Microsoft recently announced plans to skip Windows 9 altogether and move forward with Windows 10 as its next operating system. Some of the specific dynamics of the solution have been revealed, and one thing is clear - the company is distancing itself from some of the unpopular features of Windows 8. In general, Windows 8 was met with a tepid response because the operating system went too far onto the side of working well on mobile devices and, in doing so, alienated the many people still using the operating system on desktops, laptops and similar devices.
Microsoft is working to make Windows 10 a more user-friendly solution. There are many details still unknown about the new operating system, but many businesses may find themselves impacted by the change. With that in mind, let's look at three reasons why organizations should start preparing for a transition to Windows 10.
1. Mobile Devices will Make the Transition Inevitable
When Windows 10 releases, it may well become the de facto operating system for Windows-enabled smartphones and tablets. Consumers are unlikely to change this OS on their own, meaning that IT teams will need to be ready to support Windows 10 in various forms if they want to keep up with user demands. Failing to adapt could cause users running Windows 10 devices to forgo IT-based solutions and start running consumer apps and services to get the job done, creating a potentially dangerous situation.

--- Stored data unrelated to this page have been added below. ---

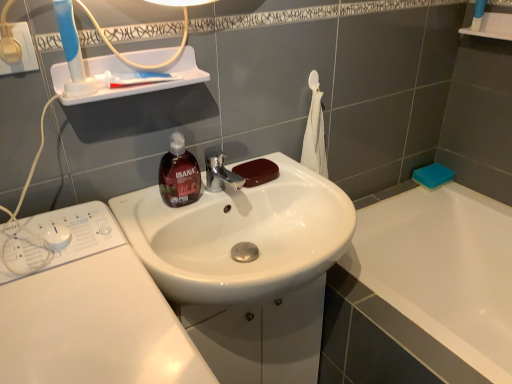
In order to face white glossy washing machine at lower left, should I rotate leftwards or rightwards?

A 20.876 degree turn to the left will do.

Measure the distance between point (181, 373) and camera.

Point (181, 373) and camera are 21.46 inches apart.

What do you see at coordinates (257, 172) in the screenshot? The width and height of the screenshot is (512, 384). I see `brown matte soap at sink, which is the first soap in front-to-back order` at bounding box center [257, 172].

This screenshot has height=384, width=512. Describe the element at coordinates (240, 236) in the screenshot. I see `white glossy sink at center` at that location.

Identify the location of blue plastic toothbrush at upper left. The image size is (512, 384). (72, 51).

Is white glossy sink at center oriented away from white glossy washing machine at lower left?

No.

Considering the positions of objects white glossy sink at center and white glossy washing machine at lower left in the image provided, who is behind, white glossy sink at center or white glossy washing machine at lower left?

white glossy sink at center is behind.

Can you tell me how much white glossy sink at center and white glossy washing machine at lower left differ in facing direction?

1.32 degrees separate the facing orientations of white glossy sink at center and white glossy washing machine at lower left.

Considering the sizes of objects white glossy sink at center and white glossy washing machine at lower left in the image provided, who is smaller, white glossy sink at center or white glossy washing machine at lower left?

Result: white glossy sink at center is smaller.

Between point (198, 356) and point (69, 38), which one is positioned in front?

The point (198, 356) is in front.

Is blue plastic toothbrush at upper left at the back of white glossy washing machine at lower left?

No, white glossy washing machine at lower left's orientation is not away from blue plastic toothbrush at upper left.

Would you say white glossy washing machine at lower left is inside or outside blue plastic toothbrush at upper left?

white glossy washing machine at lower left is located beyond the bounds of blue plastic toothbrush at upper left.

Which of these two, white glossy washing machine at lower left or blue plastic toothbrush at upper left, is smaller?

Smaller between the two is blue plastic toothbrush at upper left.

Are blue plastic toothbrush at upper left and white glossy washing machine at lower left located far from each other?

Actually, blue plastic toothbrush at upper left and white glossy washing machine at lower left are a little close together.

Considering the sizes of blue plastic toothbrush at upper left and white glossy washing machine at lower left in the image, is blue plastic toothbrush at upper left wider or thinner than white glossy washing machine at lower left?

Clearly, blue plastic toothbrush at upper left has less width compared to white glossy washing machine at lower left.

Which object is positioned more to the left, blue plastic toothbrush at upper left or white glossy washing machine at lower left?

blue plastic toothbrush at upper left.

Who is taller, blue plastic toothbrush at upper left or white glossy washing machine at lower left?

white glossy washing machine at lower left.

Which is correct: blue sponge at right, the second soap positioned from the front, is inside blue plastic toothbrush at upper left, or outside of it?

blue sponge at right, the second soap positioned from the front, is not enclosed by blue plastic toothbrush at upper left.

From the image's perspective, starting from the blue plastic toothbrush at upper left, which soap is the 1st one below? Please provide its 2D coordinates.

[(433, 176)]

Based on the photo, who is smaller, blue sponge at right, arranged as the second soap when viewed from the left, or blue plastic toothbrush at upper left?

blue plastic toothbrush at upper left.

Is translucent brown soap dispenser at center to the left of blue plastic toothbrush at upper left from the viewer's perspective?

No.

Is translucent brown soap dispenser at center wider than blue plastic toothbrush at upper left?

Indeed, translucent brown soap dispenser at center has a greater width compared to blue plastic toothbrush at upper left.

From a real-world perspective, which is physically above, translucent brown soap dispenser at center or blue plastic toothbrush at upper left?

blue plastic toothbrush at upper left, from a real-world perspective.

What's the angular difference between translucent brown soap dispenser at center and blue plastic toothbrush at upper left's facing directions?

4.52 degrees separate the facing orientations of translucent brown soap dispenser at center and blue plastic toothbrush at upper left.

Would you say brown matte soap at sink, positioned as the second soap in back-to-front order, is part of translucent brown soap dispenser at center's contents?

No, translucent brown soap dispenser at center does not contain brown matte soap at sink, positioned as the second soap in back-to-front order.

Is translucent brown soap dispenser at center aimed at brown matte soap at sink, which is the 1th soap from left to right?

No, translucent brown soap dispenser at center is not aimed at brown matte soap at sink, which is the 1th soap from left to right.

In terms of size, does translucent brown soap dispenser at center appear bigger or smaller than brown matte soap at sink, which is the first soap in front-to-back order?

In the image, translucent brown soap dispenser at center appears to be larger than brown matte soap at sink, which is the first soap in front-to-back order.

Is translucent brown soap dispenser at center in front of or behind brown matte soap at sink, the second soap viewed from the right, in the image?

Visually, translucent brown soap dispenser at center is located in front of brown matte soap at sink, the second soap viewed from the right.

Would you say translucent brown soap dispenser at center is part of white plastic socket at upper left's contents?

No, translucent brown soap dispenser at center is not a part of white plastic socket at upper left.

Looking at this image, is white plastic socket at upper left with translucent brown soap dispenser at center?

No, white plastic socket at upper left is not beside translucent brown soap dispenser at center.

Which object is further away from the camera, white plastic socket at upper left or translucent brown soap dispenser at center?

Positioned behind is translucent brown soap dispenser at center.

From the image's perspective, which object appears higher, white plastic socket at upper left or translucent brown soap dispenser at center?

From the image's view, white plastic socket at upper left is above.

The height and width of the screenshot is (384, 512). In order to click on washing machine in front of the white glossy sink at center in this screenshot , I will do `click(92, 313)`.

In the image, there is a blue plastic toothbrush at upper left. In order to click on washing machine below it (from a real-world perspective) in this screenshot , I will do pyautogui.click(x=92, y=313).

Looking at this image, considering their positions, is white glossy sink at center positioned further to white plastic socket at upper left than translucent brown soap dispenser at center?

white glossy sink at center lies further to white plastic socket at upper left than the other object.

Estimate the real-world distances between objects in this image. Which object is further from translucent brown soap dispenser at center, white glossy washing machine at lower left or white plastic socket at upper left?

The object further to translucent brown soap dispenser at center is white plastic socket at upper left.

Considering their positions, is translucent brown soap dispenser at center positioned further to blue plastic toothbrush at upper left than white plastic socket at upper left?

translucent brown soap dispenser at center is further to blue plastic toothbrush at upper left.

Looking at the image, which one is located further to brown matte soap at sink, positioned as the second soap in back-to-front order, blue sponge at right, which ranks as the first soap in back-to-front order, or white plastic socket at upper left?

blue sponge at right, which ranks as the first soap in back-to-front order, is further to brown matte soap at sink, positioned as the second soap in back-to-front order.

Which object lies nearer to the anchor point blue sponge at right, the second soap positioned from the front, white glossy washing machine at lower left or white plastic socket at upper left?

white glossy washing machine at lower left is closer to blue sponge at right, the second soap positioned from the front.

Considering their positions, is translucent brown soap dispenser at center positioned further to brown matte soap at sink, positioned as the second soap in back-to-front order, than white glossy sink at center?

Based on the image, white glossy sink at center appears to be further to brown matte soap at sink, positioned as the second soap in back-to-front order.

Considering their positions, is translucent brown soap dispenser at center positioned closer to white plastic socket at upper left than blue sponge at right, the first soap from the right?

translucent brown soap dispenser at center.

Considering their positions, is white glossy washing machine at lower left positioned further to brown matte soap at sink, which is the first soap in front-to-back order, than white glossy sink at center?

white glossy washing machine at lower left is further to brown matte soap at sink, which is the first soap in front-to-back order.

Where is `sink between white plastic socket at upper left and white glossy washing machine at lower left from top to bottom`? This screenshot has height=384, width=512. sink between white plastic socket at upper left and white glossy washing machine at lower left from top to bottom is located at coordinates (240, 236).

Find the location of a particular element. The width and height of the screenshot is (512, 384). electric outlet between blue plastic toothbrush at upper left and white glossy washing machine at lower left vertically is located at coordinates (21, 51).

The width and height of the screenshot is (512, 384). What are the coordinates of `electric outlet between blue plastic toothbrush at upper left and white glossy sink at center from top to bottom` in the screenshot? It's located at (21, 51).

You are a GUI agent. You are given a task and a screenshot of the screen. Output one action in this format:
    pyautogui.click(x=<x>, y=<y>)
    Task: Click on the sink between white glossy washing machine at lower left and translucent brown soap dispenser at center along the z-axis
    The width and height of the screenshot is (512, 384).
    Given the screenshot: What is the action you would take?
    pyautogui.click(x=240, y=236)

2. Windows 10 May Work Better at User Workstations
This possibility isn't, by any means, a certainty, but there is a good chance that Windows 10 ends up being a genuinely superior operating system for office workstations. The OS is being designed for more intuitive use regardless of which device a user is getting the job done on, making it a potential improvement over Windows 8 for individuals working from an office desktop or laptop. In this case, Windows 10 may end up leading to a productivity boost by offering a more intuitive interface for users functioning with a keyboard and mouse instead of touch controls.
3. It Might be Free
We're now entering into the realm of rumors and speculation, but these aren't unfounded whispers. Prior to Windows 10 being announced, back when we were all expecting Windows 9, Microsoft's president in Indonesia made a statement that the company would be making Windows 9 a free upgrade for users already running Windows 8. The sentiment was that people could just go to the app store and download Windows 9, just like they would have done for the Windows 8.1 update. Of course, soon after that we found out that there won't actually be a Windows 9, there will only be Windows 10, and the statement hasn't been confirmed, but there is still reason to think Windows 10 may come as a free update for Windows 8 users.
Getting ready for Windows 10
This is where things get interesting. IT departments are now accustomed to functioning in an environment in which a diverse range of operating systems is continually in use. With that in mind, we may not be looking at an industry-wide, wholesale move to Windows 10 in offices. Instead, IT teams may be better off moving some systems to Windows 10, making sure apps work well on the new operating system and managing everything on a day-to-day basis.
While this strategy may help IT teams avoid a huge project, it also means they will be facing a more complex, challenging everyday operating climate. This could make IT service management investments, particularly in solutions like change and release management, especially important. Both release and change management can play a key role in helping organizations respond to the many alterations that will need to be made to support the move to Windows 10.